И точно: лучше старика никто не мог знать о времени жнитва и посева, о свойствах земли и зерен. Более шестидесяти лет прожил он в полях; постепенно, год за год, сроднялся он теснее с почвой. В этом сродстве его с полями было что-то трогательное. Эти три-четыре нивы, которые пахали его отец, дед и прадед, обусловливали всю его жизнь: от них зависело благосостояние детей его и целого семейства; он возлагал на них все свои надежды и всегда с жаркою молитвой поручал их богу. Сколько забот и попечений они ему стоили, сколько тревог и радостей принесли они ему, сколько пота пролил он на них в эти шестьдесят лет своей трудовой жизни!

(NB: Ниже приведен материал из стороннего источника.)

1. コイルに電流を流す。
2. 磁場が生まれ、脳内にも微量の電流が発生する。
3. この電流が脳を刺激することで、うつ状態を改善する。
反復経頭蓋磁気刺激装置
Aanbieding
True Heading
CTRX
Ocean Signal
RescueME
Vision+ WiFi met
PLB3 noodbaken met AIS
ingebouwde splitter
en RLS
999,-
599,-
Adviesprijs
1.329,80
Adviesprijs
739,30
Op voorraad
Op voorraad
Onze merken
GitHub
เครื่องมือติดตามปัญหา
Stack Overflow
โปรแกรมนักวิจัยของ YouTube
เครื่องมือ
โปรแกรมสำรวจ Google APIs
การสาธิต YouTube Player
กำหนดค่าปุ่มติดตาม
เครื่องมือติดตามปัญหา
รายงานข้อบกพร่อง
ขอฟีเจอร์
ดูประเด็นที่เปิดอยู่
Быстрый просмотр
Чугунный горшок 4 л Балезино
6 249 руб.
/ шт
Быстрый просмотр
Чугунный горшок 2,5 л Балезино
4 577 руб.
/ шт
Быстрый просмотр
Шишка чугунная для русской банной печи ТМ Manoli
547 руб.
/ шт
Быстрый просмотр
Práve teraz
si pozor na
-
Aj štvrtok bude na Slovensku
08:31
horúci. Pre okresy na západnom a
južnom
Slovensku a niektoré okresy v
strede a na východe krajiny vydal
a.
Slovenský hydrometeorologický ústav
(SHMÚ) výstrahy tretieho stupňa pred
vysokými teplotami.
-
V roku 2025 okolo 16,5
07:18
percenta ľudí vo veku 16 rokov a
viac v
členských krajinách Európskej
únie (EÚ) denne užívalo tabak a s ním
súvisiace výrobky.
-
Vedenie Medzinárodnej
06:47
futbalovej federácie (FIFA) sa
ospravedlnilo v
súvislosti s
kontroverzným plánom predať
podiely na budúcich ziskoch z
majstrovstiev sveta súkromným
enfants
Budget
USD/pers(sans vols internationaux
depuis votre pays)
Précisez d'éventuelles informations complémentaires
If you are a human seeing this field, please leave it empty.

Но и они как будто понимали его; между ними установилось как словно тайное сочувствие. «Эх! – скажет, бывало, старик, оглядывая летом свое поле, – вот этот осминничек как славно обманул меня! Мало ли положил я в тебя зерен, – не жалел, кажется! и вспахал лучше быть нельзя! А колос-то жиденький, соломка тощая!… Обманул ты меня…» Проходит лето, жатва скошена, уж журавли летят в теплые стороны. Анисимыч снова в поле, снова идет к осминнику, который не оправдал его надежды. Старик крестится, с удвоенным старанием бороздит его вдоль и поперек, раза два лишних боронит и вспахивает, прилаживает лишний камень на борону. «Ну, теперь ладно, надо быть; не надо бы, кажется, теперь обманывать! – скажет он, обтирая рукавом крупные капли пота, – так запахано, комушка нет! как пух землица! Славная будет постелька для зернышка!…» И в самом деле на другое лето старик не натешится, глядя на свой осминник, покрытый из края в край частым, высоким стеблем, который плавно колышется на ветре, шумя тяжелыми гроздьями золотого овса. Эти три-четыре нивы были для него целым миром, в котором жил он всеми своими помыслами, всею душою. Мысли его редко переносились за предел зеленеющих межей, окружавших его поле.